Step 1: Sterilise. Put your milk into a saucepan and gently heat until it reaches about 85C – hot but not boiling. Stir regularly. This step kills any bad bacteria to prevent it from messing with your friendly yogurt making bacteria. Allow to cool to 45C. If you’re feeling impatient at this point you could dunk your saucepan in an ice bath, otherwise make sure you check the temperature frequently.
Step 2: Add your cultures. Put a couple of tbsp of the milk into a mug, add in your yogurt/cultures and arrowroot and mix well. Pour back in to the pan of milk and give another mix.
Step 3: Incubate. Pour the milk into your jars, and incubate for 12-18 hours using your chosen method. A longer incubation means a more “yogurty” flavour, so you might want to play around with future batches a bit to find your favourite. Don’t disturb your yogurt while it’s incubating!
When it’s time to come out, all you have to do is transfer to the fridge for a few hours to stop the cultures from doing anything else and to make it thicken up a bit…. and then you’re done! if you fancy a more greek style yogurt, strain it using a sieve and a couple of layers of cheesecloth.

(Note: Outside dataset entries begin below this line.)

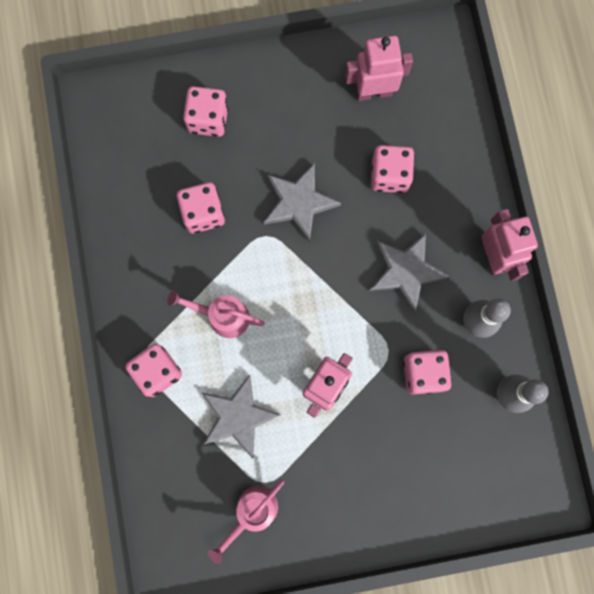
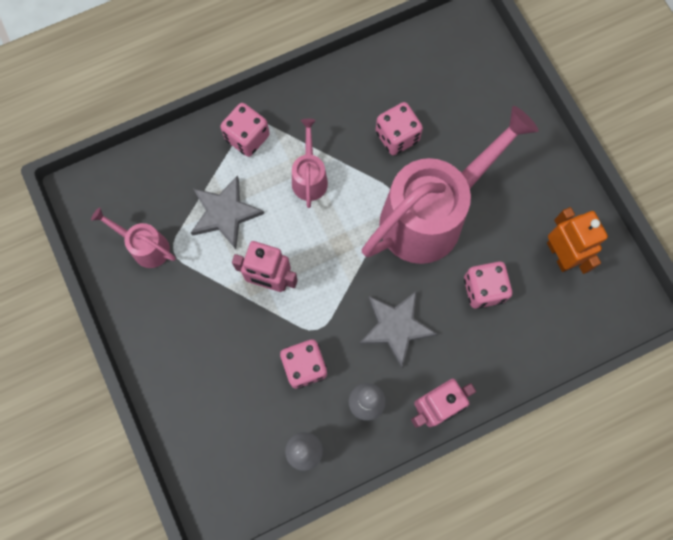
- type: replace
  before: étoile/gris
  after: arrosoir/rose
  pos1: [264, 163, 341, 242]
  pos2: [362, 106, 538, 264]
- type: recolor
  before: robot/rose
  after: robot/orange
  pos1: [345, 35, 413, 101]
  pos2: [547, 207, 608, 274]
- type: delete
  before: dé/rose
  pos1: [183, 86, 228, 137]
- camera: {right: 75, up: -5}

A few troubleshooting bits and pieces:
If it’s really thin:
- Really really thin? Like still coconut milk thin? No coming back from this one I’m afraid. Either your cultures were dead to begin with or died along the way. Try again with a different starter and make sure you don’t add it when the milk is too hot (they’ll burn and die) or to cold (they won’t get started). Also check your incubation method isn’t too hot or cold.
- Try adding a bit more arrowroot/thickener of choice to the next batch.

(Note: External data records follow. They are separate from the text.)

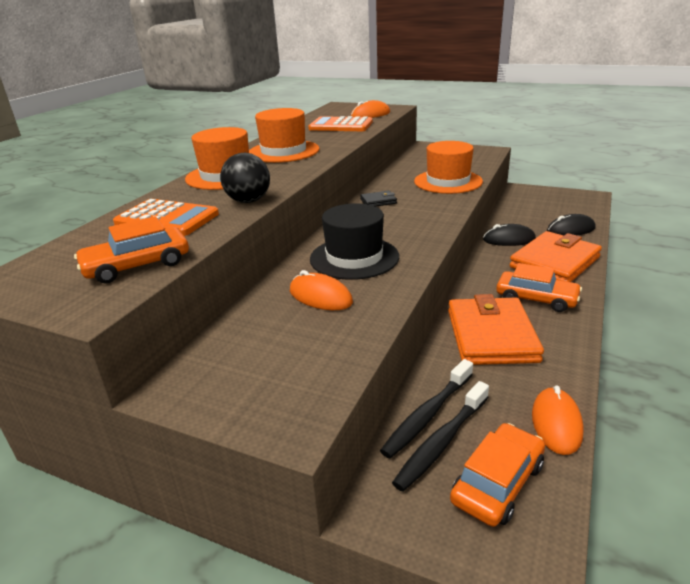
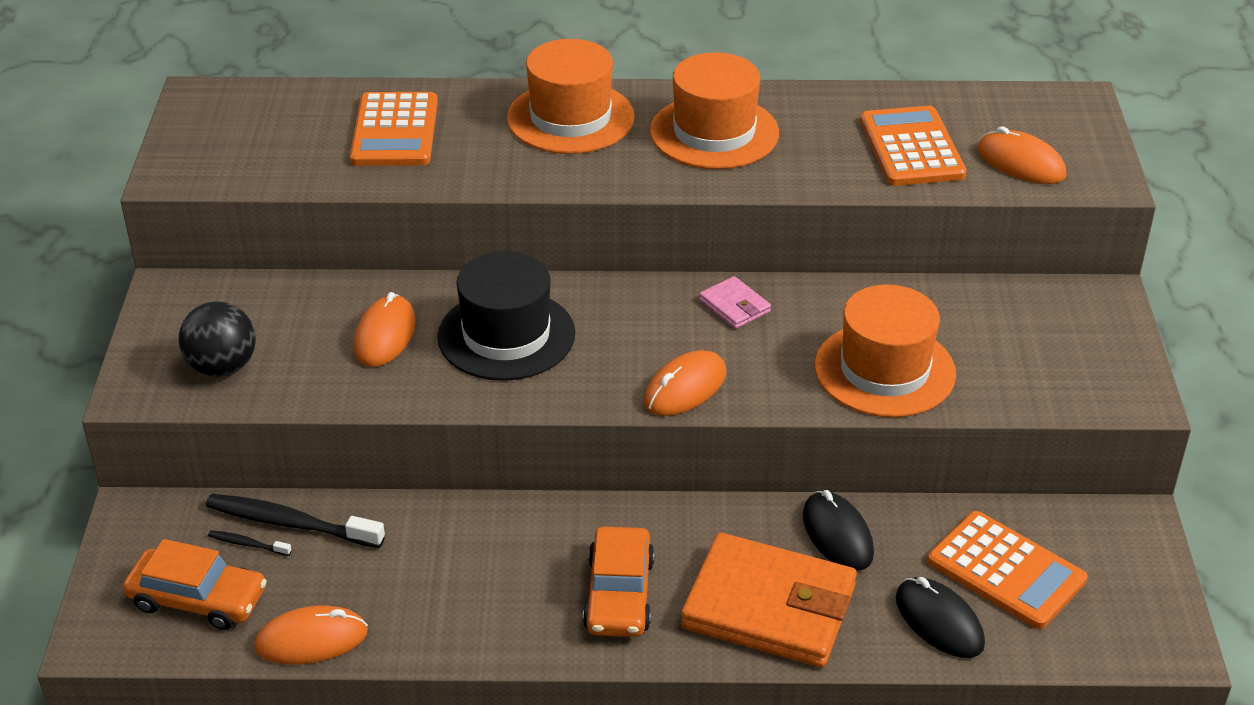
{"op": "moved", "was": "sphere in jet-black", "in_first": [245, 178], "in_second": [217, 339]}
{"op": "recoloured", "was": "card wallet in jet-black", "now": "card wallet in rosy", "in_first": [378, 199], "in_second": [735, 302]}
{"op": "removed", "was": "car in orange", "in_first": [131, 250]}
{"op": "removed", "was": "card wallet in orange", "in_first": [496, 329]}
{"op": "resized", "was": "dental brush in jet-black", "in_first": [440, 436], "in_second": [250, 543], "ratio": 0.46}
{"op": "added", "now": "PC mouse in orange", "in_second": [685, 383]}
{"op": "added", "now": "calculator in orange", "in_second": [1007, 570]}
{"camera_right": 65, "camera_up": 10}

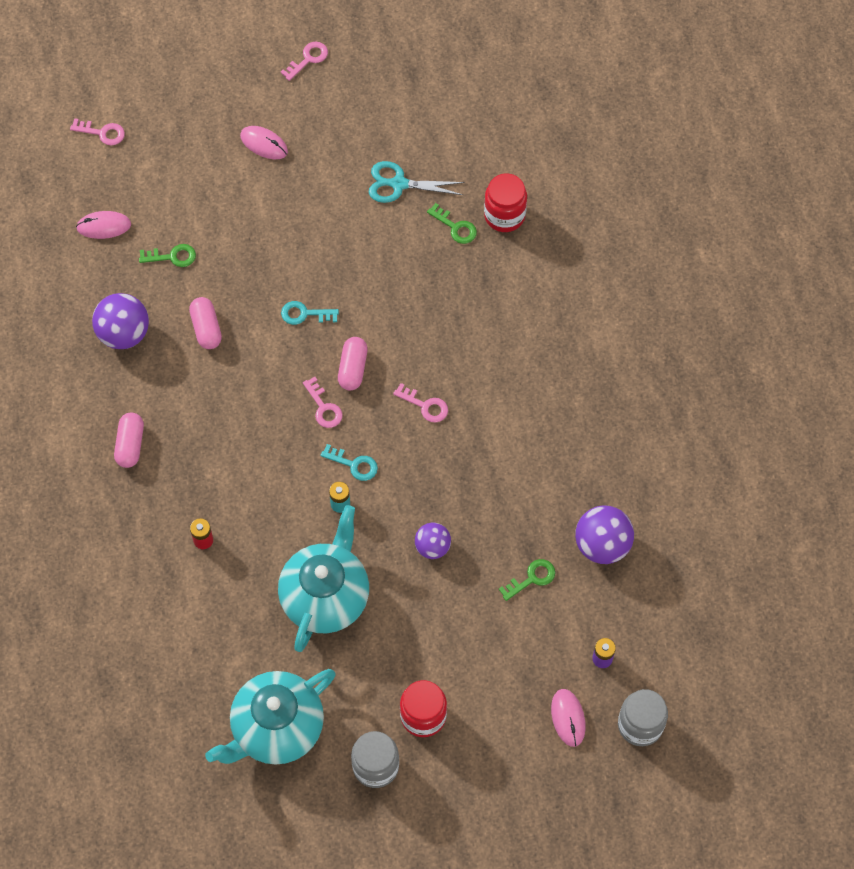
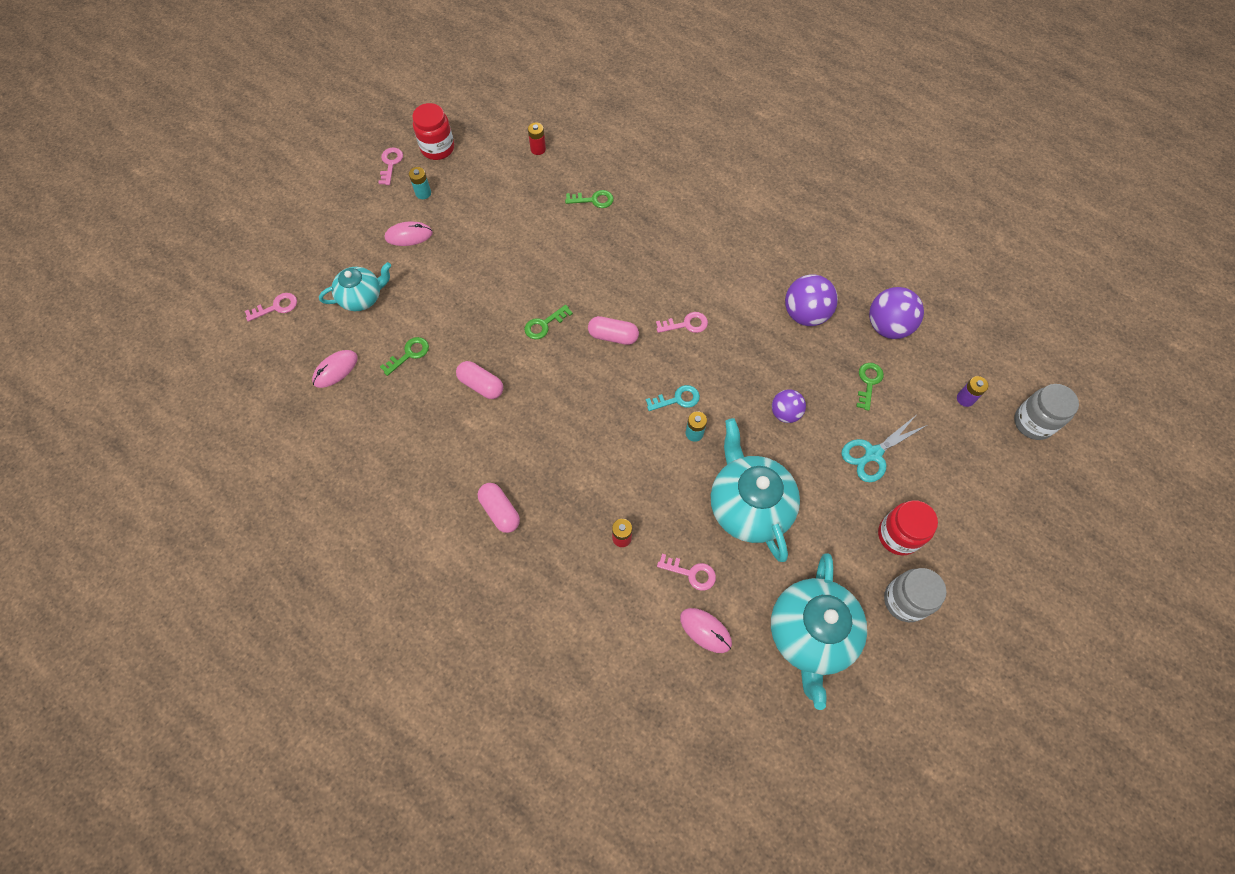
{"op": "moved", "was": "shears in turquoise", "in_first": [417, 182], "in_second": [884, 449]}
{"op": "moved", "was": "jar in crimson", "in_first": [505, 202], "in_second": [433, 131]}
{"op": "moved", "was": "sphere in violet", "in_first": [120, 321], "in_second": [811, 300]}
{"op": "recoloured", "was": "latchkey in turquoise", "now": "latchkey in green", "in_first": [310, 313], "in_second": [548, 322]}
{"op": "turned", "was": "capsule in rosy", "in_first": [353, 363], "in_second": [613, 330], "clockwise": -45}
{"op": "moved", "was": "latchkey in rosy", "in_first": [323, 402], "in_second": [686, 572]}
{"op": "moved", "was": "PC mouse in rosy", "in_first": [568, 718], "in_second": [706, 630]}
{"op": "added", "now": "power cell in crimson", "in_second": [537, 138]}
{"op": "added", "now": "power cell in turquoise", "in_second": [420, 183]}
{"op": "added", "now": "teapot in turquoise", "in_second": [355, 286]}
{"camera_right": -40, "camera_up": 0}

- Strain it – pour it into a sieve lined with some cheesecloth and leave it until some of the liquid has dripped through. The internet tells me you can drink said liquid as coconut water.
If it splits (ie there are liquid and lumps of yogurt):
- Stir it back together. I said this was simple…
- If it’s at the bottom (like in my photo) – spoon the top bits off and chuck the liquid when you get there.
- Strain it (as above)
If it’s got pink or black furry bits on it… throw it away. They’re not the friendly type of bacteria!